Raspberry Pi I2C Shield (PR2-2) has incorrect pull-up voltage

Hey there,

We are using one of the I2C shields for our application (https://store.ncd.io/product/i2c-shield-for-raspberry-pi-3-pi2-with-outward-facing-i2c-port/). We recieved Rev. C of this board. While debugging some I2C issues, I found that the pull-up voltage between the Raspberry Pi and the Shield was 3.6 and 3.7 volts.

Does anyone know why the pull-up voltage is above spec for the Raspberry Pi? Does anyone know a particular Shield that does not have this problem?

Thanks!

Hi,
The SDA and SCL lines are pulled hight to 3.3V using a 4.7K.
SDA and SCL lines go into a level shifter, which pulls them to 5V.

Thanks

Hi Bhaskar,

I have evidence that the lines ARE NOT being pulled up to 3.3v. Do I need to show it to you?

How many of the Shield variants have you used? Who can I call to get my order returned?

Hi,
All our I2C shield come with 4.7K pull ups enabled including the PR2-2.
I am attaching the sch.

I just ran one quick test over here and did this
Connected the shield to a 5V supply ( shield is not plugged in the pi) and measured voltage at SCL and SDA lines and the lines are pulled up to 3.3V.

we have sold thousands of these and never had any issue with pi. If you can explain more about the issue we can run some more tests.

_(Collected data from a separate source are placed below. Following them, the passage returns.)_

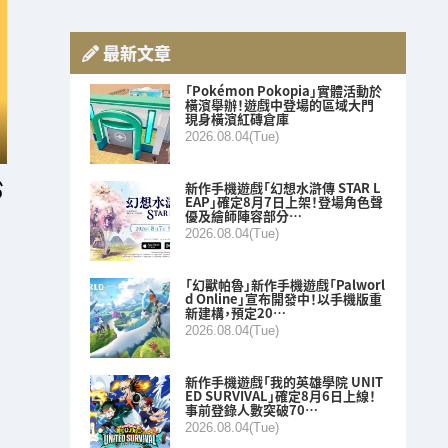
最新文章
「Pokémon Pokopia」實體活動於
橫濱舉辦！遊戲中登場的區域大門
現身橫濱紅磚倉庫
2026.08.04(Tue)
新作手機遊戲「幻想水滸傳 STAR L
EAP」確定8月7日上架！登場角色聲
優及繪師陣容部分…
2026.08.04(Tue)
「幻獸帕魯」新作手機遊戲「Palworl
d Online」宣布開發中！以手機版重
新建構，預定20…
2026.08.04(Tue)
新作手機遊戲「我的英雄學院 UNIT
ED SURVIVAL」確定8月6日上線！
事前登錄人數突破70…
2026.08.04(Tue)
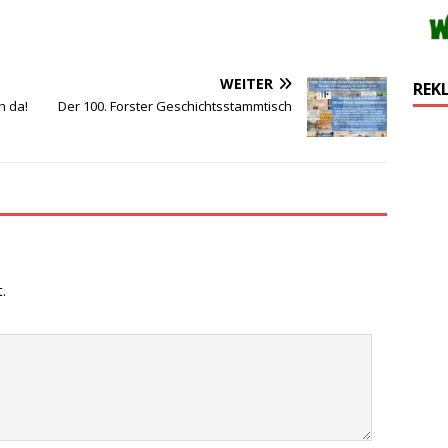
WEITER
REK
h da!
Der 100. Forster Geschichtsstammtisch
.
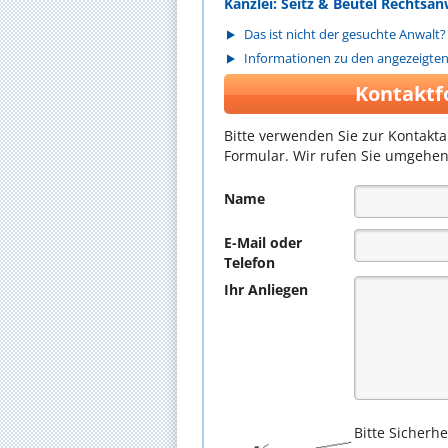
Kanzlei: Seitz & Beutel Rechts
Das ist nicht der gesuchte Anwalt?
Informationen zu den angezeigte
Kontaktf
Bitte verwenden Sie zur Kontakt
Formular. Wir rufen Sie umgehen
Name
E-Mail oder
Telefon
Ihr Anliegen
Bitte Sicherh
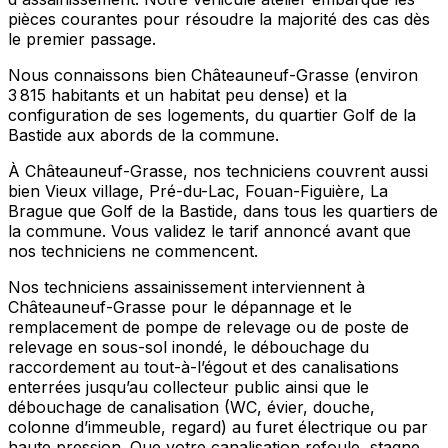
pièces courantes pour résoudre la majorité des cas dès
le premier passage.
Nous connaissons bien Châteauneuf-Grasse (environ
3 815 habitants et un habitat peu dense) et la
configuration de ses logements, du quartier Golf de la
Bastide aux abords de la commune.
À Châteauneuf-Grasse, nos techniciens couvrent aussi
bien Vieux village, Pré-du-Lac, Fouan-Figuière, La
Brague que Golf de la Bastide, dans tous les quartiers de
la commune. Vous validez le tarif annoncé avant que
nos techniciens ne commencent.
Nos techniciens assainissement interviennent à
Châteauneuf-Grasse pour le dépannage et le
remplacement de pompe de relevage ou de poste de
relevage en sous-sol inondé, le débouchage du
raccordement au tout-à-l’égout et des canalisations
enterrées jusqu’au collecteur public ainsi que le
débouchage de canalisation (WC, évier, douche,
colonne d’immeuble, regard) au furet électrique ou par
haute pression. Que votre canalisation refoule, stagne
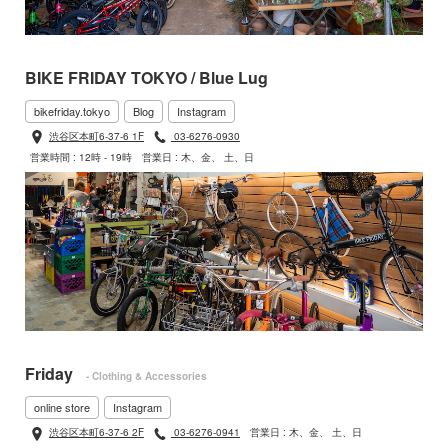
BIKE FRIDAY TOKYO / Blue Lug
bikefriday.tokyo
Blog
Instagram
渋谷区本町6-37-6 1F
03-6276-0930
営業時間 : 12時 - 19時
営業日 : 木、金、 土、日
Friday
- Clothing & Accessories
online store
Instagram
渋谷区本町6-37-6 2F
03-6276-0941
営業日 : 木、金、 土、日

The issue is that the pull up voltage is not correct. We have 80 of these boards. I’ve tested ~5 and all have this issue.

Hi,
Please use this fillout an RMA and it will have return instruction.
https://ncd.io/contact-us/product-returns/

Thanks

Hey Bhaskar,

OK I will do that. Can you tell me what board you were testing on that gave you the correct pull-up voltage?

We need a solution for this ASAP. Do you have any idea which of the shields currently available actually have the correct pull-up voltage?

Hi,
I did more digging into it. I am using PR2-2.
My test input power supply was around 4.4V or so and it was producing 3.3V. Once i noticed that, i changed the supply to 5V and the voltage started to go close to around 3.6V or so. The root cause was the level shifter.

We changed the Vref2 voltage ( level shifter) on the board and then the I2C voltage went back to 3.3V.

Once we get your boards we will get these fixed and will ship back next day.